Plenty of good articles have been written on this awful subject. I doubt any of us here can do better.
But start with Gene Weingarten's Pulitzer-Winning Feature, 'Fatal Distraction' from 2009:
https://www.washingtonpost.com...
Two decades ago, this was relatively rare. But in the early 1990s, car-safety experts declared that passenger-side front airbags could kill children, and they recommended that child seats be moved to the back of the car; then, for even more safety for the very young, that the baby seats be pivoted to face the rear. If few foresaw the tragic consequence of the lessened visibility of the child . . . well, who can blame them? What kind of person forgets a baby?
The wealthy do, it turns out. And the poor, and the middle class. Parents of all ages and ethnicities do it. Mothers are just as likely to do it as fathers. It happens to the chronically absent-minded and to the fanatically organized, to the college-educated and to the marginally literate. In the last 10 years, it has happened to a dentist. A postal clerk. A social worker. A police officer. An accountant. A soldier. A paralegal. An electrician. A Protestant clergyman. A rabbinical student. A nurse. A construction worker. An assistant principal. It happened to a mental health counselor, a college professor and a pizza chef. It happened to a pediatrician. It happened to a rocket scientist....

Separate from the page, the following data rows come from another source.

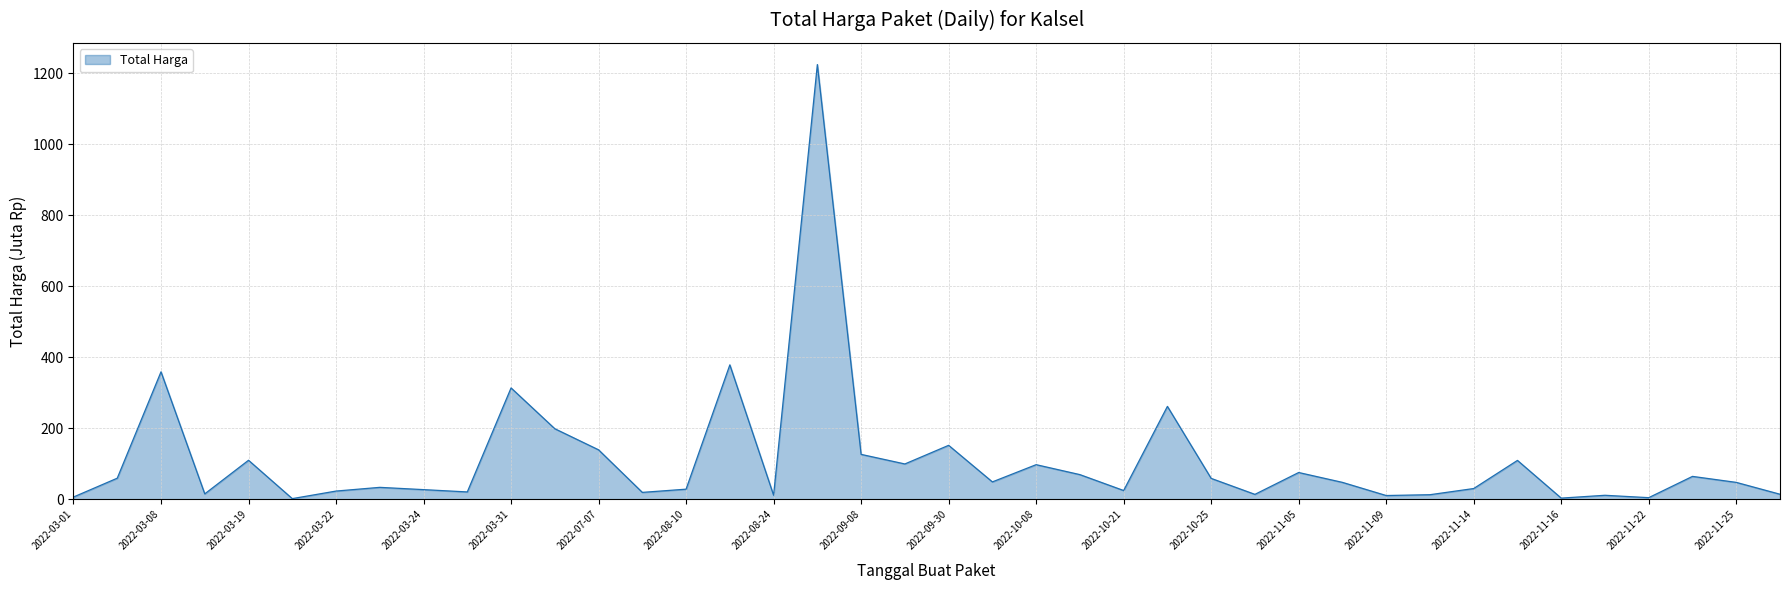

Is this an area chart (filled region under the line)?

Yes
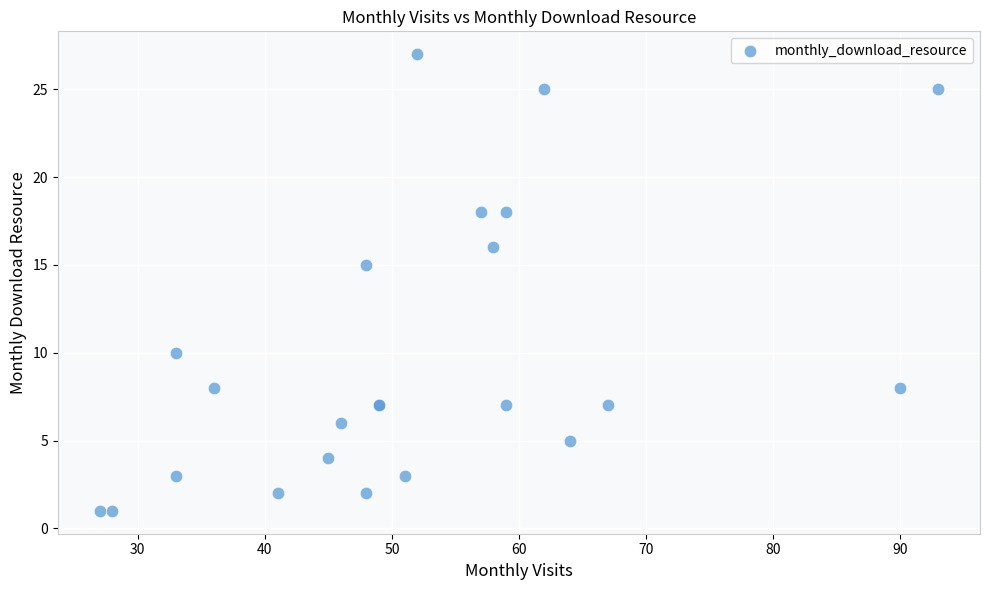

What Y value in the scatter plot is closest to 14?

15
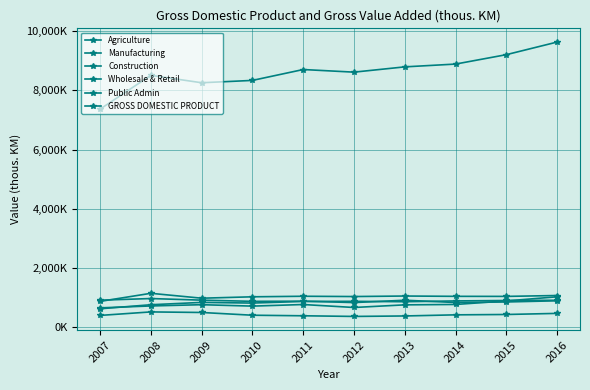

Where does the Agriculture series first go above 897523?

2007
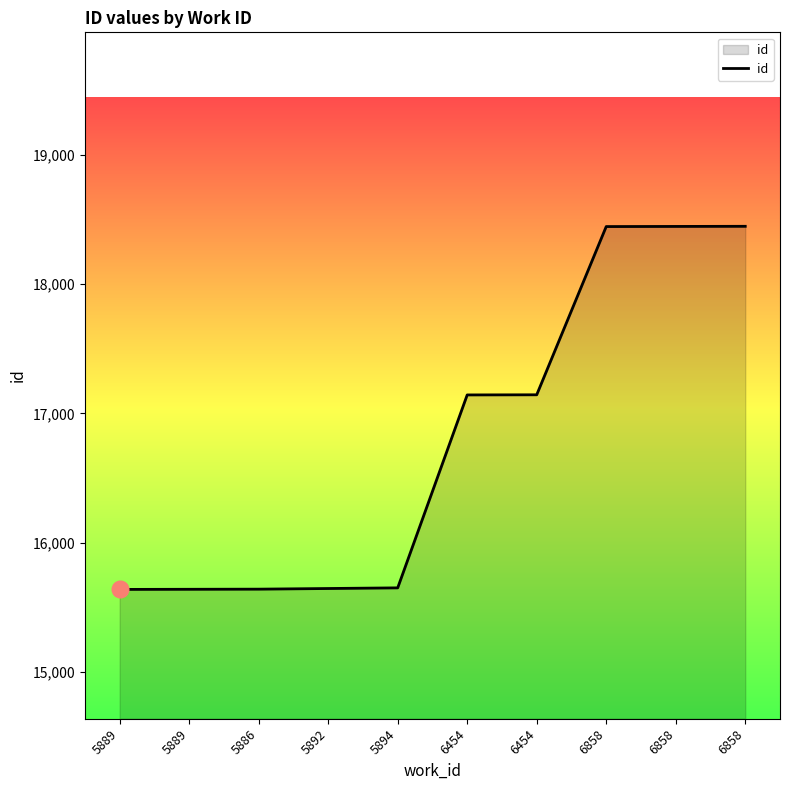

Does the chart display data point markers on the line(s)?

No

Actually, the way to deal with things like this is pretty much established: You do checklists and you never, ever skip them. When they have become part of the routine, you can rule out basically all such accidents that can reasonably be predicted. Of course, this takes a high level of discipline and that is why this is enforced only in cases where a lot of damage could ensue, like pilots. It is basically impossible to explain the necessity to ordinary people (look at all the "could never happen to me" idiots here), because ordinary people do not understand the mechanisms and that it can happen to anybody. It can also not be imposed by force, because it is too intrusive for a free society to tolerate something like that.
But if you want to prevent this happening to you, run trough a checklist that has "child" as one of the things on it whenever you lock your car. I used something like this because I kept forgetting my wallet or my work keys at home. After a few weeks it becomes a reflex which costs you a totally irrelevant 2-3 seconds each time and then the risk is mitigated.
Most ACs are not even worth the keystrokes to insult them. Be generically insulted by this and ignored otherwise.